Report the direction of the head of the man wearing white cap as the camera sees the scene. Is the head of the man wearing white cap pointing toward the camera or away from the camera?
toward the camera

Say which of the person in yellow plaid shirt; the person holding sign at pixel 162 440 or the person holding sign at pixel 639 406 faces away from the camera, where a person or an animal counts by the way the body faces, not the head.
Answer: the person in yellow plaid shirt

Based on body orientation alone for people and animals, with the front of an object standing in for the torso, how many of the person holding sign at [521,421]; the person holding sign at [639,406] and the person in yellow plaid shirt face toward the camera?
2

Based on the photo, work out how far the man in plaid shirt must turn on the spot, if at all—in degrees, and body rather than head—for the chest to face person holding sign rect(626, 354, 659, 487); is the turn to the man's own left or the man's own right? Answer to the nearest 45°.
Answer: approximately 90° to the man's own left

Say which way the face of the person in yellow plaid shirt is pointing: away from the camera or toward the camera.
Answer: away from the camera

-=-=-

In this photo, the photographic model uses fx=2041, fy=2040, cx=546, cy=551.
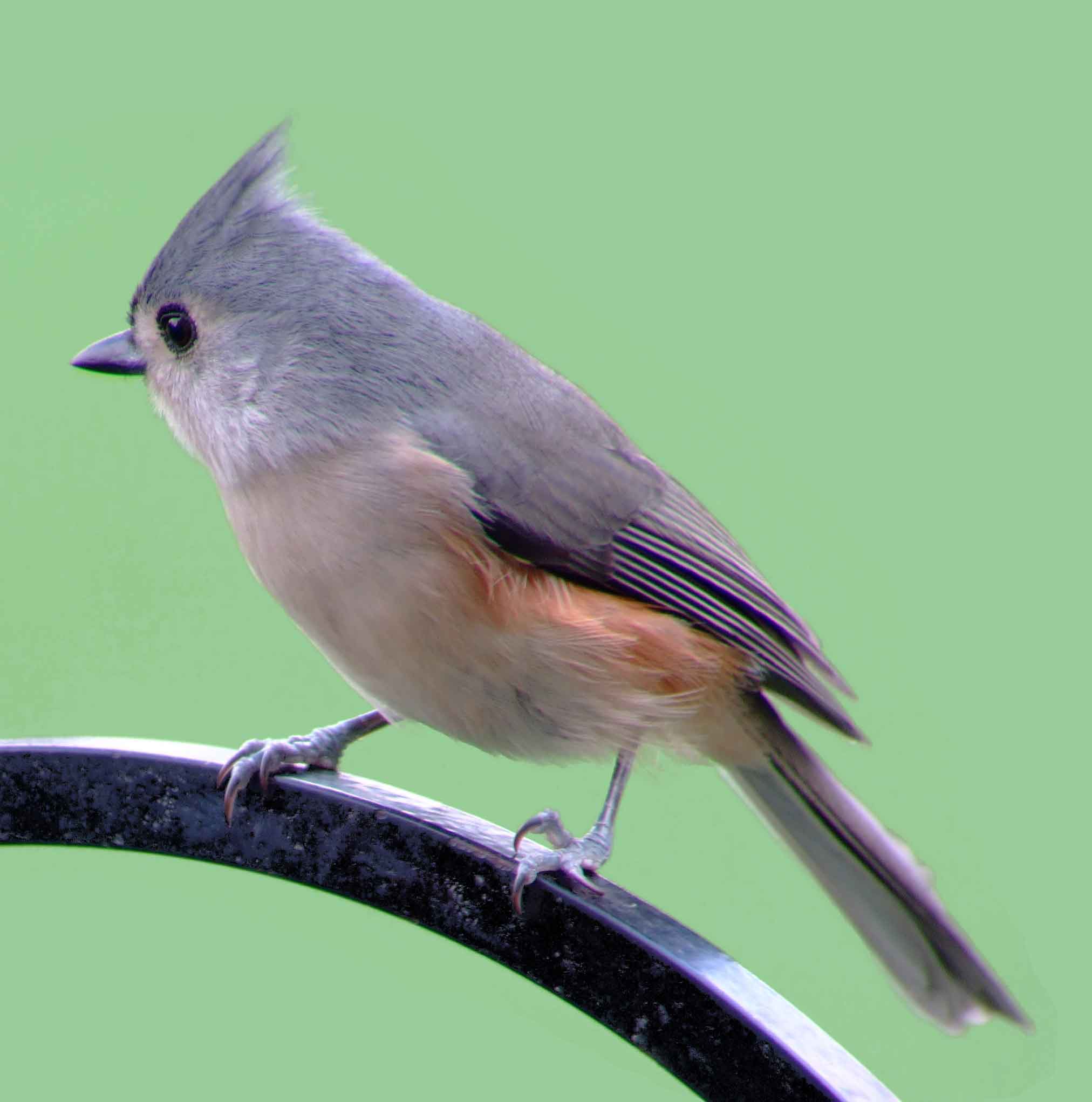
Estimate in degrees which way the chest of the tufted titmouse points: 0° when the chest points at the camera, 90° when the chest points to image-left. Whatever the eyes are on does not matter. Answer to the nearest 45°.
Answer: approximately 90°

-=-=-

_Problem to work on_.
Retype the items from the line containing "Report the direction" through the line containing "Answer: away from the camera", keeping every line identical and including both of those lines.

_Reply to the task_.
Report the direction of the head of the man wearing white cap as the camera sees the scene. Is the head of the man wearing white cap pointing toward the camera or away from the camera?
toward the camera

Say which of the person in yellow plaid shirt; the person holding sign at pixel 162 440 or the person holding sign at pixel 639 406 faces away from the camera, where a person or an animal counts by the way the body faces, not the head.
Answer: the person in yellow plaid shirt

Based on body orientation alone for people and animals, with the front of an object standing in for the torso, how many of the person holding sign at [521,421]; the person holding sign at [639,406] and the person in yellow plaid shirt face toward the camera?
2

Based on the photo, work out how far the man in plaid shirt must turn on the spot, if at all—in degrees, and body rather than head—for the chest to face person holding sign rect(626, 354, 659, 487); is the turn to the man's own left or the man's own right? Answer to the nearest 45°.
Answer: approximately 90° to the man's own left

Say which way the face of the person in yellow plaid shirt is pointing: away from the camera or toward the camera.
Answer: away from the camera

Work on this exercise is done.